§ TESTO FORNITO

Ma questo clima di tensione, irrespirabile, è proprio funzionale al messaggio di cui Palahniuk vuole farsi portatore: la cultura occidentale è votata al vuoto e al consumismo, corrode gli animi dei suoi stessi abitatori; in questa realtà falsa, gli incontri clandestini del Fight club sembrerebbero una valvola di sfogo, ma uno sfogo del genere comporta il pericolo ancora più grande di perdersi definitivamente, poiché dove non c’è regola, dove non ci sono freni allora non c’è più società né umanità – perché è la nostra essenza sociale che ci rende uomini, ed è proprio in quanto privo di legami sociali o affettivi sinceri che il narratore prima cerca rifugio presso i circoli di alcolisti anonimi e poi cade nella trappola del Fight club.



Il consiglio di Alessio: vino da degustare durante la lettura: Montevertine 2018, 90% Sangiovese 5% canaiolo 5% colorino.

[Voci memorizzate]
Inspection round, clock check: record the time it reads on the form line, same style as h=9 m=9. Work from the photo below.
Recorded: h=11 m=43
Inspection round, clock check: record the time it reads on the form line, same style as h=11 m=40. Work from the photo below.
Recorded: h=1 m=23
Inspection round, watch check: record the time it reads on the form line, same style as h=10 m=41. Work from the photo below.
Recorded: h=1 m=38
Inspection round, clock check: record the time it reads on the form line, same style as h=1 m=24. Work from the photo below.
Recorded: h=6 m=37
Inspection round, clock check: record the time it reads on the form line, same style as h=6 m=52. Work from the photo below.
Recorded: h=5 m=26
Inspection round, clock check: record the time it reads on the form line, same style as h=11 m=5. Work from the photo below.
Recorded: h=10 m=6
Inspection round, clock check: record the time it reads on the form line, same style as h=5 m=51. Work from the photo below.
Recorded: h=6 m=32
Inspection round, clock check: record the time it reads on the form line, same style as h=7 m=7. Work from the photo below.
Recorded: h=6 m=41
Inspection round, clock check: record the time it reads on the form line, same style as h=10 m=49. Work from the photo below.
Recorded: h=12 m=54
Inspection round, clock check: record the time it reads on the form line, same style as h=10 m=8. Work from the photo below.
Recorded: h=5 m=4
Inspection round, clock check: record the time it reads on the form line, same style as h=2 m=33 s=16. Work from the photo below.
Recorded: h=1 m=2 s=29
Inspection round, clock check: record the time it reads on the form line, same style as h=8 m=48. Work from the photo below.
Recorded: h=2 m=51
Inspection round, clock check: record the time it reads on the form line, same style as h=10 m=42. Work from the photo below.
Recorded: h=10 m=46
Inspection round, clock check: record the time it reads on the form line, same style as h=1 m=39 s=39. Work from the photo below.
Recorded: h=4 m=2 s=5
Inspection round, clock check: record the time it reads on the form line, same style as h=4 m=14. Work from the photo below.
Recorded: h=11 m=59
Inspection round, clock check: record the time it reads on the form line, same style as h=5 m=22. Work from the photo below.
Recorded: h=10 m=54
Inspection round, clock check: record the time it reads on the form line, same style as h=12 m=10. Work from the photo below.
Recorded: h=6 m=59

§ COMPITO SCRITTO 1
Copia dal testo su Fight club tutto ciò che va da «Ma questo clima» fino a «canaiolo 5% colorino.».
§ COMPITO SCRITTO 2
Rispondi a queste domande sul testo su Fight club.
(a) A che cosa è votata la cultura occidentale?
(b) Dove cerca rifugio il narratore prima di cadere nella trappola del Fight club?
(c) Quale vino consiglia Alessio da degustare durante la lettura?

§ RISPOSTA COMPLETA 1
Ma questo clima di tensione, irrespirabile, è proprio funzionale al messaggio di cui Palahniuk vuole farsi portatore: la cultura occidentale è votata al vuoto e al consumismo, corrode gli animi dei suoi stessi abitatori; in questa realtà falsa, gli incontri clandestini del Fight club sembrerebbero una valvola di sfogo, ma uno sfogo del genere comporta il pericolo ancora più grande di perdersi definitivamente, poiché dove non c’è regola, dove non ci sono freni allora non c’è più società né umanità – perché è la nostra essenza sociale che ci rende uomini, ed è proprio in quanto privo di legami sociali o affettivi sinceri che il narratore prima cerca rifugio presso i circoli di alcolisti anonimi e poi cade nella trappola del Fight club.



Il consiglio di Alessio: vino da degustare durante la lettura: Montevertine 2018, 90% Sangiovese 5% canaiolo 5% colorino.

§ RISPOSTA COMPLETA 2
(a) Al vuoto e al consumismo.
(b) Presso i circoli di alcolisti anonimi.
(c) Il Montevertine 2018, composto per il 90% da Sangiovese, per il 5% da canaiolo e per il 5% da colorino.